Ask HN: Stay productive while commuting offline - adontz
I live in a city where I have to spend 30-45 minutes in subway commuting to work. And subway is really a train moving in tunnel deep under the ground. Unfortunately there is no internet connection there and it&#x27;s boring as hell. From another side, it&#x27;s not me who&#x27;s driving, I have both my hands free and can focus on reading safely. I cannot pull out laptop and work, not that much space around in peak hours. Phone is totally available. maybe tablet. I cannot read HN, because it&#x27;s obviously a website with links to other websites. What are my options to stay productive?
======
ctrlaltdev
I would say: don't be productive. Use that time to read books you never took
time to, watch shows you didn't either.

In my opinion, being productive is not about squeezing as much as we can in
our days, but being in the right mindset and taking breaks.

------
cerberusss
You could read offline stuff. I heavily used a Kobo e-reader, because it has
Pocket support built-in. Very nice.

------
flukus
If you can get a seat you should be able to pull a laptop out and be
productive, netbook 10" form factors are perfect for this. If you can't get a
seat, is it possible to adjust hours to less crowded times? Last time I had a
long commute I would start at 8AM or 10AM, nothing in between.

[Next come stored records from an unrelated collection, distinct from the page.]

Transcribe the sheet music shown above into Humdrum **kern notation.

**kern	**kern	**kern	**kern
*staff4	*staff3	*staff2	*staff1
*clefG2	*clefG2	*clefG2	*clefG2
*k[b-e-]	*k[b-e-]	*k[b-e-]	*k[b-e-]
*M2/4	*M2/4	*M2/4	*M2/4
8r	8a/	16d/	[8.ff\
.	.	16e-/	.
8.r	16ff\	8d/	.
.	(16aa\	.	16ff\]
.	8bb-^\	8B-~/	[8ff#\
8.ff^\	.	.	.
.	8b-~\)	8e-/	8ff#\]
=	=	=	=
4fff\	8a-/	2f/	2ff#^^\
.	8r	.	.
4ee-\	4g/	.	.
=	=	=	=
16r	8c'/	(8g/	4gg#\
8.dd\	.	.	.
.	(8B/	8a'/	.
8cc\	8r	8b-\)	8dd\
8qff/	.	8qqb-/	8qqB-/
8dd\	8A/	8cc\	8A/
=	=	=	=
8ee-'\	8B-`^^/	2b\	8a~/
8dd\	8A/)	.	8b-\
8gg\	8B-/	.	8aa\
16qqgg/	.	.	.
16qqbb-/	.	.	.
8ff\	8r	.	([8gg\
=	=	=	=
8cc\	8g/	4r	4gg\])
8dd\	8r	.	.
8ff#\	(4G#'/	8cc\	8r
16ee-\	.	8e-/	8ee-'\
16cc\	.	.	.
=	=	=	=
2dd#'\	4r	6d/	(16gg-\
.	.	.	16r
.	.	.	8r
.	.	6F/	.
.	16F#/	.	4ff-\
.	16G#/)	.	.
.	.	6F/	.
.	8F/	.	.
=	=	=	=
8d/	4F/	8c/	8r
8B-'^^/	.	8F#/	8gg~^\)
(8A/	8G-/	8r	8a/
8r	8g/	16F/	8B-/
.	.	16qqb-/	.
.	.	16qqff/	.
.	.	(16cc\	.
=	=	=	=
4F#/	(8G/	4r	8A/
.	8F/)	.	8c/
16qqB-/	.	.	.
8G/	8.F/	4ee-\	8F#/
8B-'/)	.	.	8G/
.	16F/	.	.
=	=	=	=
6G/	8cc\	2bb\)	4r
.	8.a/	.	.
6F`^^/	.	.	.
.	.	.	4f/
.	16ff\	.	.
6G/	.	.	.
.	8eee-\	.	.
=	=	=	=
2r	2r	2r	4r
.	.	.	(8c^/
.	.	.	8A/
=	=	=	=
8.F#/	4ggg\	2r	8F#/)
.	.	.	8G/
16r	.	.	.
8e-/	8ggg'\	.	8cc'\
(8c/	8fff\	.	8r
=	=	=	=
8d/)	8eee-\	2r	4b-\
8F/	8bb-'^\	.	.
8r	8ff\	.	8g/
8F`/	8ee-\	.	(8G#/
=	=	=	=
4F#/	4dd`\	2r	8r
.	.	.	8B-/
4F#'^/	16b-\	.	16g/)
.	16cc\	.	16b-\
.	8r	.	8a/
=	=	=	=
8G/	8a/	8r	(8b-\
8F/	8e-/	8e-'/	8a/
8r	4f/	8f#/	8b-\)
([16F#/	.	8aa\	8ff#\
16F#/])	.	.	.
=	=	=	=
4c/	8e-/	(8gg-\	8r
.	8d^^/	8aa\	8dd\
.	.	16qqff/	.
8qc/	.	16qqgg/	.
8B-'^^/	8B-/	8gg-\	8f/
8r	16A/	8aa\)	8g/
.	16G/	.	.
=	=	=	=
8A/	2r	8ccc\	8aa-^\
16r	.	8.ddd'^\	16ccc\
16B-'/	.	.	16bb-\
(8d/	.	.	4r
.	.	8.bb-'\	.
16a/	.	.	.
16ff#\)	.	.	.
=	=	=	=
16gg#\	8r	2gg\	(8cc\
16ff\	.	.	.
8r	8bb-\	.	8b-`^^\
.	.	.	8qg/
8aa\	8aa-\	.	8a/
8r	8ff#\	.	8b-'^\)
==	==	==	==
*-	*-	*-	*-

How about writing planning and documentation? This is often building the
outline and just getting words down, you can come back and look up specifics
later and the distraction free environment can help. Write the sort of
documentation that helps you be productive at other times.

Get an RSS reader that caches articles, that can replace a lot of HN and
without the internet connection you won't have the time suck of comments.

Alternatively, don't be productive, just keep yourself entertained.